• DOCUMENT PASSAGE:
============
# Flower Combinations



## Ceewah (Mar 17, 2015)

while planting flowers in Animal Crossing New Leaf, putting too many of the same flower in one area doesn't look great, so I tend to combine different flower types and colors to create an interesting effect.

My personal favorites are:
Pink tulips and blue pansies (Great for Re-Tail)
Yellow tulips and blue pansies
White and purples violets with white cosmos
Orange lilies and yellow violets
White lilies and pink lilies
Pink roses and purple roses
Red roses and Orange pansies
Orange roses and white carnations
Any black flower and any red or purple flower

I have yet to find and combinations with cosmos 

What are some of your favorites?


----------



## peachesandicecream (Mar 17, 2015)

One of my favorites is Pink cosmos Black Lilly's and Purple tulips it has a rustic feel


----------



## Tokage (Mar 17, 2015)

I recently realized how much I like orange roses together with purple roses after I visited a friend's dream address. She had them planted all throughout her town. I'm not really sure why but they just go together very nicely if you ask me.  

I also think blue roses with white carnations could look pretty neat too.
============
• EXTRACTED INFORMATION:
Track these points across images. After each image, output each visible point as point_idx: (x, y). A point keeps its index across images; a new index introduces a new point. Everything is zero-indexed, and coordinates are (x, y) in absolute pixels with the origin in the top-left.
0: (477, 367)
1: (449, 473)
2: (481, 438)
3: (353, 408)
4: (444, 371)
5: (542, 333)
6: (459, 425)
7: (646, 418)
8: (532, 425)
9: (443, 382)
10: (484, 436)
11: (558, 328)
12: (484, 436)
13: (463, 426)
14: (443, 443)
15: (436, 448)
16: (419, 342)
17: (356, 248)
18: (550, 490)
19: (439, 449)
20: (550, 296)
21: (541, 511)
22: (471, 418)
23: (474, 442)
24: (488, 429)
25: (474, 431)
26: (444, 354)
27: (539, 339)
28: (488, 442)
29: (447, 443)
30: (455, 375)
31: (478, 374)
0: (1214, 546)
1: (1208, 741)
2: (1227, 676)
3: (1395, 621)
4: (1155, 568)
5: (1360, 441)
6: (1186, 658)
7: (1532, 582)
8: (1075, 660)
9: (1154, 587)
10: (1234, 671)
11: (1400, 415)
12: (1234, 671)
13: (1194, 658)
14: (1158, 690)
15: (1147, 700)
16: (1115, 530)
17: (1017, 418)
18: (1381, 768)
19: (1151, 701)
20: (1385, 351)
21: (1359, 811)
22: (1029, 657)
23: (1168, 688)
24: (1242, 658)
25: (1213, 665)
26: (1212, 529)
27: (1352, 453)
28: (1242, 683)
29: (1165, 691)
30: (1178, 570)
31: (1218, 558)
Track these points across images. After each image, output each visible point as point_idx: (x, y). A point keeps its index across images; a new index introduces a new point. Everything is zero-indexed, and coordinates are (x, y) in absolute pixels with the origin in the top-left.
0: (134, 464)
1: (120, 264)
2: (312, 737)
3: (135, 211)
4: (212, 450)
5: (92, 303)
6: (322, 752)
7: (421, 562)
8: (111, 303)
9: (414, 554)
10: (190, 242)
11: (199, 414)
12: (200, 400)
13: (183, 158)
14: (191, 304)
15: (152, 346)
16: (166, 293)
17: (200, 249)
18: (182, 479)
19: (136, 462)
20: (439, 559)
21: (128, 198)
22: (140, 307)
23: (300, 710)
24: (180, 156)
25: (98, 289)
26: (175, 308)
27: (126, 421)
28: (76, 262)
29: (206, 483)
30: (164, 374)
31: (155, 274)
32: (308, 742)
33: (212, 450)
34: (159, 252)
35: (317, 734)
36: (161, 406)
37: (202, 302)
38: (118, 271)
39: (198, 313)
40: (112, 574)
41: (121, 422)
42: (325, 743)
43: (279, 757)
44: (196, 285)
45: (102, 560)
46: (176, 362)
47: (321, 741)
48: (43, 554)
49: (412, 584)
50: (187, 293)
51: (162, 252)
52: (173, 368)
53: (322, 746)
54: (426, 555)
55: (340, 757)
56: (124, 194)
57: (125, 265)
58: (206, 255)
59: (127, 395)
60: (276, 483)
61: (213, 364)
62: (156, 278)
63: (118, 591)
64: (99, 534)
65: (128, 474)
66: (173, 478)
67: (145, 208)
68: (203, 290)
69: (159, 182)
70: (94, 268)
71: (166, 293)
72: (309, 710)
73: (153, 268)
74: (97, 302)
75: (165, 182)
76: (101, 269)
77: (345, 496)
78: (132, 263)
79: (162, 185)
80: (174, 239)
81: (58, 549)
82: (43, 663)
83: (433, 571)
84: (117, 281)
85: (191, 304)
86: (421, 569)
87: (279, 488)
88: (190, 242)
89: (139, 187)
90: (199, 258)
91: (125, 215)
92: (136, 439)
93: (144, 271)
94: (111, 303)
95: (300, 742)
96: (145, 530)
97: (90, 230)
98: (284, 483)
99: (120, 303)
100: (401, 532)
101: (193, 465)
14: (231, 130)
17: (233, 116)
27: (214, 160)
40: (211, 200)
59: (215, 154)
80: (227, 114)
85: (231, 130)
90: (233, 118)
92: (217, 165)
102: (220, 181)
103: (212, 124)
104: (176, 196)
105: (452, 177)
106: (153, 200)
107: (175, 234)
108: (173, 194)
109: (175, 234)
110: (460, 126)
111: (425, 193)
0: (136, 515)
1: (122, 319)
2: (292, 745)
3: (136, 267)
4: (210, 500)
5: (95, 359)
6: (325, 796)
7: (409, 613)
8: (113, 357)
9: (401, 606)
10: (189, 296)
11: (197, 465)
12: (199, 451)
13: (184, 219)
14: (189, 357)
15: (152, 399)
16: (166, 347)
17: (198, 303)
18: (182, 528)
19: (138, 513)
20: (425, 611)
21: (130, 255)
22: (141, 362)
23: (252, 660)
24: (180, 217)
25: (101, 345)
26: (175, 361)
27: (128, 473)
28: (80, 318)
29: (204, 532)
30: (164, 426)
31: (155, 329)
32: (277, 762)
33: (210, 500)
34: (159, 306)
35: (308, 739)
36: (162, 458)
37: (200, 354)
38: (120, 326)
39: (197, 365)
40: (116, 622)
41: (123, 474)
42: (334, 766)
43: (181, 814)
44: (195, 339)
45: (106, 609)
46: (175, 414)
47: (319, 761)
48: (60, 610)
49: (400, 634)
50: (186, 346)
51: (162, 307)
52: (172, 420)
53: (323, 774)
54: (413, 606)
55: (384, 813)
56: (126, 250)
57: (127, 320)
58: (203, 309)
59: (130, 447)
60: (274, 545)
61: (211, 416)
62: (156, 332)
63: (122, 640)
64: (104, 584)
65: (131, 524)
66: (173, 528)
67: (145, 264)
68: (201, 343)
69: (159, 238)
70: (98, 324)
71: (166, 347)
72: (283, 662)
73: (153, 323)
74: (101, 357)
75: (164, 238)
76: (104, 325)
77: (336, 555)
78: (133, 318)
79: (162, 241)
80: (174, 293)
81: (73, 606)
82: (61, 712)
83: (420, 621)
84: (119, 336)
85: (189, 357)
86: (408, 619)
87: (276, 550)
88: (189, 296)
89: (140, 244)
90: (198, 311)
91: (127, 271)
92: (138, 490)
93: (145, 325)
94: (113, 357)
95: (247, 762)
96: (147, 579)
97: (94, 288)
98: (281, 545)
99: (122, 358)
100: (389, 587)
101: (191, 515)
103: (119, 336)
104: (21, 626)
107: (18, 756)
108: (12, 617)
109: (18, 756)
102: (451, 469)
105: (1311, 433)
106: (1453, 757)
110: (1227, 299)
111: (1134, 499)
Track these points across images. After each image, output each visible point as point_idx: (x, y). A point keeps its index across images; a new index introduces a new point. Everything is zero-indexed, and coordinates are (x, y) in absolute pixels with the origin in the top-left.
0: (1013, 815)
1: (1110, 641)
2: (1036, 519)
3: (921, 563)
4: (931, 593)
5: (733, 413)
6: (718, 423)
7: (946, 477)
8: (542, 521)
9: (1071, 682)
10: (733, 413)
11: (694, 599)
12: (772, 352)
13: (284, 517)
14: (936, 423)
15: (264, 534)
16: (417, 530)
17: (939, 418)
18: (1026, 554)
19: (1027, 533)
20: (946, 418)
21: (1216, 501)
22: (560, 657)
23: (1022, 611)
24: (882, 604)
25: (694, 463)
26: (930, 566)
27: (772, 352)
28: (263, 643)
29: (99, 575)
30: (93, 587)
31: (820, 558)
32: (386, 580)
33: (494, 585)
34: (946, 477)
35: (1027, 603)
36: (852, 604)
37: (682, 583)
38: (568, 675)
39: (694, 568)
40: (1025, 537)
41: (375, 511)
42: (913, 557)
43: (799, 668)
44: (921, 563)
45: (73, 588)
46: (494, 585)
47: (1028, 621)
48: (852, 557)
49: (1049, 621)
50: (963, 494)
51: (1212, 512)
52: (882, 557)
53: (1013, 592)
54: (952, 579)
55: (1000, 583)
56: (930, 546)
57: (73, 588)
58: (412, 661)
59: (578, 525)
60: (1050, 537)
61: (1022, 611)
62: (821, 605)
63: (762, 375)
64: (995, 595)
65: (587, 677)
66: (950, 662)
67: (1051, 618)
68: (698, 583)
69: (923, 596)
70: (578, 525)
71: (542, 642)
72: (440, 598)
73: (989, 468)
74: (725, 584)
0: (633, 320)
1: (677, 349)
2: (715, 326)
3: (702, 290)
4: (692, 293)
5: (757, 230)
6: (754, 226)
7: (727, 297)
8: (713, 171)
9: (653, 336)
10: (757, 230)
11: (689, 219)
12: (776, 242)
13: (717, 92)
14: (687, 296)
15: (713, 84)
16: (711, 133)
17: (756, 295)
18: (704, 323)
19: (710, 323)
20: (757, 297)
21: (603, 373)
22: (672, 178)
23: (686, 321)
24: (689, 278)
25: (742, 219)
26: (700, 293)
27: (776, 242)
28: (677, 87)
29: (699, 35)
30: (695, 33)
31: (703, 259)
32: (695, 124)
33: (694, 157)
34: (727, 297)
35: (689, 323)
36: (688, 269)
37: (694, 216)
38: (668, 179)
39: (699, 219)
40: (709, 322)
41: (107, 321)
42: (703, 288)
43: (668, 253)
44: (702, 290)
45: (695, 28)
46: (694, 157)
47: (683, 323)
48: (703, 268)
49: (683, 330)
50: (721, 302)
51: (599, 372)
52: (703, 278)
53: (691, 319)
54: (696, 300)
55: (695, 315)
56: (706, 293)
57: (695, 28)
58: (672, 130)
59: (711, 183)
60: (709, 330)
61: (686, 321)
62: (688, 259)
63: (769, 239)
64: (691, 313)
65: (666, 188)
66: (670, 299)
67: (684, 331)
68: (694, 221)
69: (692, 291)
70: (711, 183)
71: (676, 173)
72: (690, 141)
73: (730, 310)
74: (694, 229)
============
• WRITTEN INSTRUCTION:
Answer these about the flower combinations thread:
(a) In the opening post, which pairing is noted as great for Re-Tail?
(b) What kind of feel does peachesandicecream say their favorite combination has?
(c) Where did Tokage see orange roses planted with purple roses?

• TASK RESULT:
(a) Pink tulips and blue pansies
(b) A rustic feel
(c) At a friend's dream address